*TASK PROMPT:*
Retrieve every line of the data holding the word "localization".
-- GIVEN RECORDS follows --
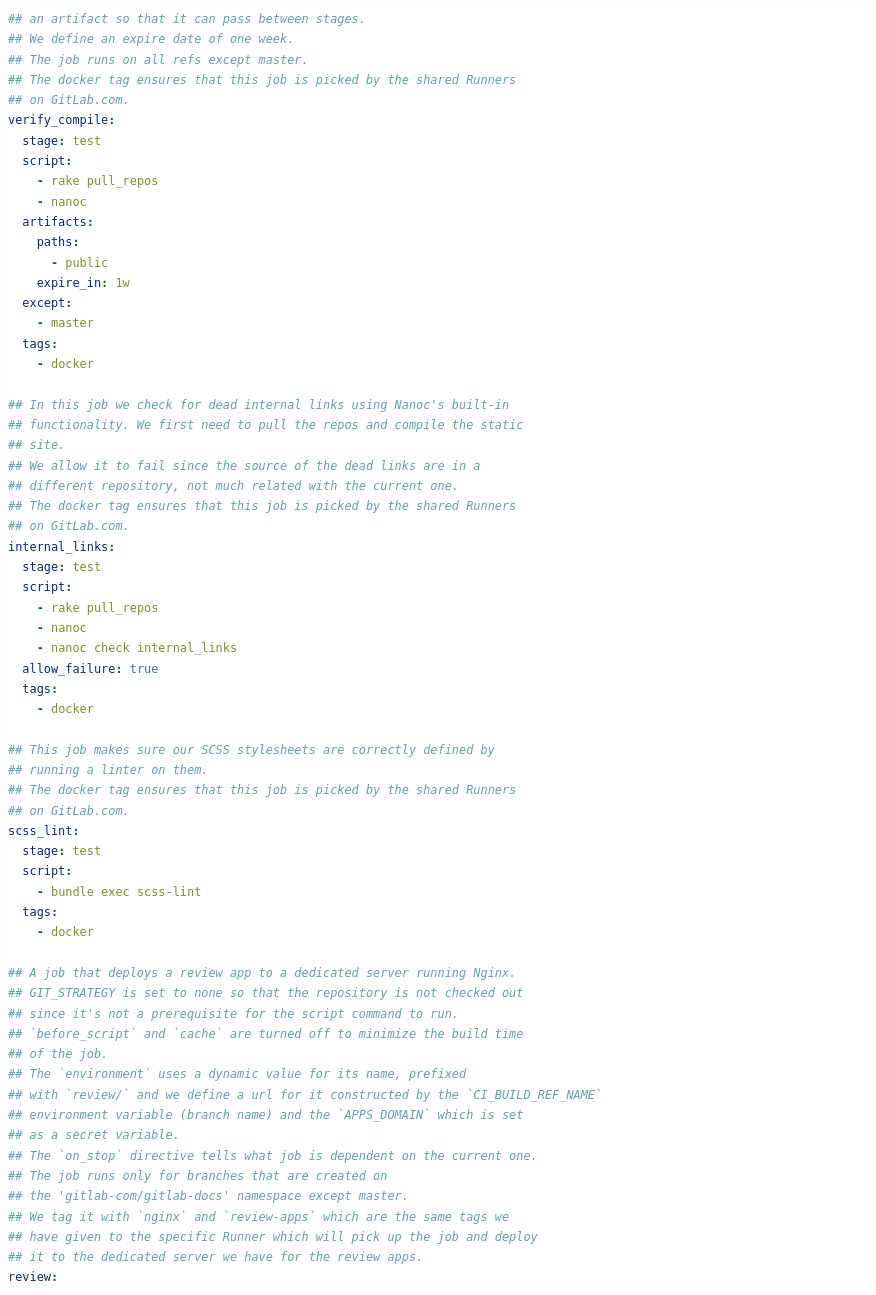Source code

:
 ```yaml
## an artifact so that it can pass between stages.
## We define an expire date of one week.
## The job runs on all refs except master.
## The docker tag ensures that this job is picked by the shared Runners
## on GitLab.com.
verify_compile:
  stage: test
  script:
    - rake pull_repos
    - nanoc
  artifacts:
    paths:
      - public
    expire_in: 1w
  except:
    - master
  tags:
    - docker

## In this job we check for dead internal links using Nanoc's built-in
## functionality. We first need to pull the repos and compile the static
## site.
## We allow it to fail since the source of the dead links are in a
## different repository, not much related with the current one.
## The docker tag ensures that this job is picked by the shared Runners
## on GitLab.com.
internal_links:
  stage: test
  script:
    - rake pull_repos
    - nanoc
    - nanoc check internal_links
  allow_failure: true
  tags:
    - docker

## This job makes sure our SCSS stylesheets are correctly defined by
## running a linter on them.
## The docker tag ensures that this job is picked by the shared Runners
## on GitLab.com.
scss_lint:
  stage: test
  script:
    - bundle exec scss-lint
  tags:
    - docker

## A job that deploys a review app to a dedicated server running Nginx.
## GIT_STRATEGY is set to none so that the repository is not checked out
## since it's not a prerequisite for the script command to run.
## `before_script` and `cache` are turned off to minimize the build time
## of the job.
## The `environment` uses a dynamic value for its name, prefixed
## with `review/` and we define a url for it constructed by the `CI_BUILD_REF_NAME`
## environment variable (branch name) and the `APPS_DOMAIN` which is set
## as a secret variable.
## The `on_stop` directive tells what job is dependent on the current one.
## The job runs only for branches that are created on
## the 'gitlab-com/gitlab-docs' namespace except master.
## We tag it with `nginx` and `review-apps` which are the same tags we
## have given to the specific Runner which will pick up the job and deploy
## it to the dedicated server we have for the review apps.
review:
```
-- GIVEN RECORDS concluded --
-- GIVEN RECORDS follows --
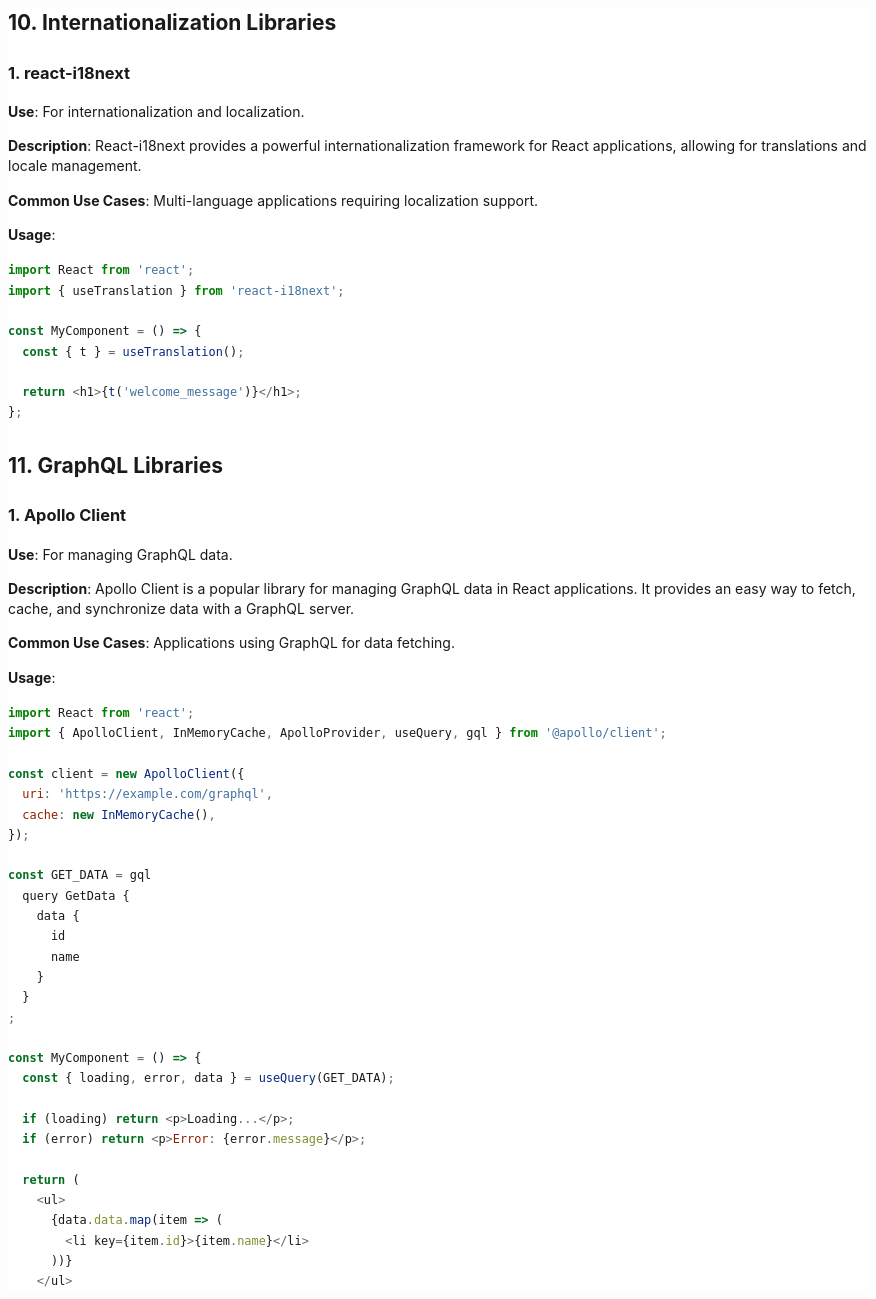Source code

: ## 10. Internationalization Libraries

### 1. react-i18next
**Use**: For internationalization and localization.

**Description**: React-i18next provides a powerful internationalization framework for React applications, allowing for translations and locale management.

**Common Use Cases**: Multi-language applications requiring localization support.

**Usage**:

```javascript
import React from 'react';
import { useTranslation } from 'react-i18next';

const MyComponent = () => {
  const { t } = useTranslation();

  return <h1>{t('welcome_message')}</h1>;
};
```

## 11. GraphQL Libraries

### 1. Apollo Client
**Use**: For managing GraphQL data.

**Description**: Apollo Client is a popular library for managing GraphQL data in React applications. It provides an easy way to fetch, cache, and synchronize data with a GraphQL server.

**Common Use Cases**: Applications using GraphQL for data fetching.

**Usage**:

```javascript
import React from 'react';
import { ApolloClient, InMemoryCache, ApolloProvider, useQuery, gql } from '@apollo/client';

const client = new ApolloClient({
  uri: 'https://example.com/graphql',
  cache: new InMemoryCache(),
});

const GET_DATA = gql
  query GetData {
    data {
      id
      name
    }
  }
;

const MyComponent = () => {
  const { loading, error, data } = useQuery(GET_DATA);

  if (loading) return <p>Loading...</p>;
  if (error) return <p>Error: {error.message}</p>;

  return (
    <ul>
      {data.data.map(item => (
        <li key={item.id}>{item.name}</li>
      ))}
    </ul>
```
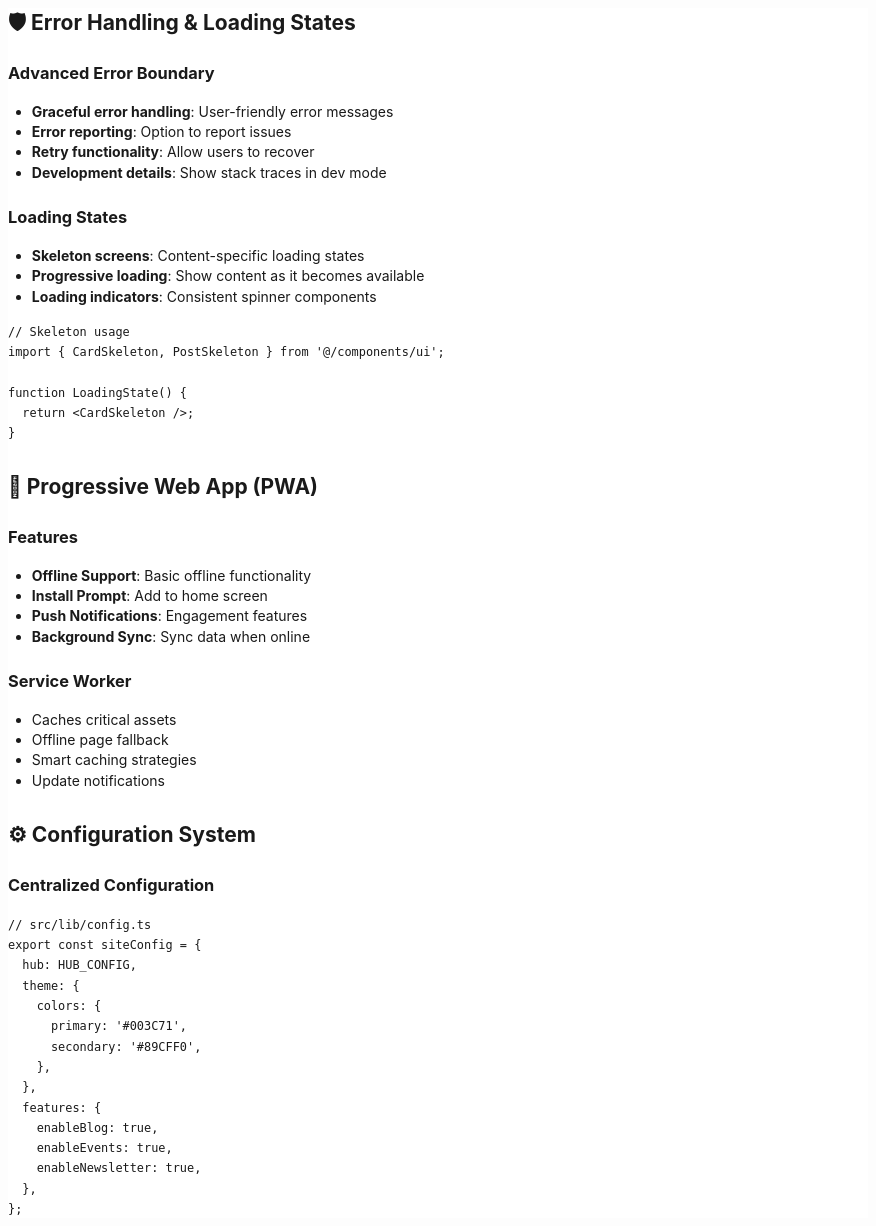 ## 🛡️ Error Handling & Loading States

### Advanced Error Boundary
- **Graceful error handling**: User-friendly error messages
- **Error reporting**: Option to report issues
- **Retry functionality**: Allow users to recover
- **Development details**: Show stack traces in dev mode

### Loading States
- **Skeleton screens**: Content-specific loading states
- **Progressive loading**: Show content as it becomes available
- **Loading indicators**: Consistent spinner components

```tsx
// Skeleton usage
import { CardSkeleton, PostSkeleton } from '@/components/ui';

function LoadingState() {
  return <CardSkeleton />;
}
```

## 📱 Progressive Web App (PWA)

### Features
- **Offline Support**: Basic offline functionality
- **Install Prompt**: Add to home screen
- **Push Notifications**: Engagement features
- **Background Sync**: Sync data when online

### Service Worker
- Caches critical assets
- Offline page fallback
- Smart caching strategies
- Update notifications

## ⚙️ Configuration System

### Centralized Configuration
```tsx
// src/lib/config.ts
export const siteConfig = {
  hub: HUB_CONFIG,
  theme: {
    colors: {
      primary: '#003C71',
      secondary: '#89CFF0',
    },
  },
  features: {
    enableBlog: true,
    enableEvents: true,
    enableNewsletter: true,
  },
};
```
-- GIVEN RECORDS concluded --
*ANSWER:*
**Use**: For internationalization and localization.
**Common Use Cases**: Multi-language applications requiring localization support.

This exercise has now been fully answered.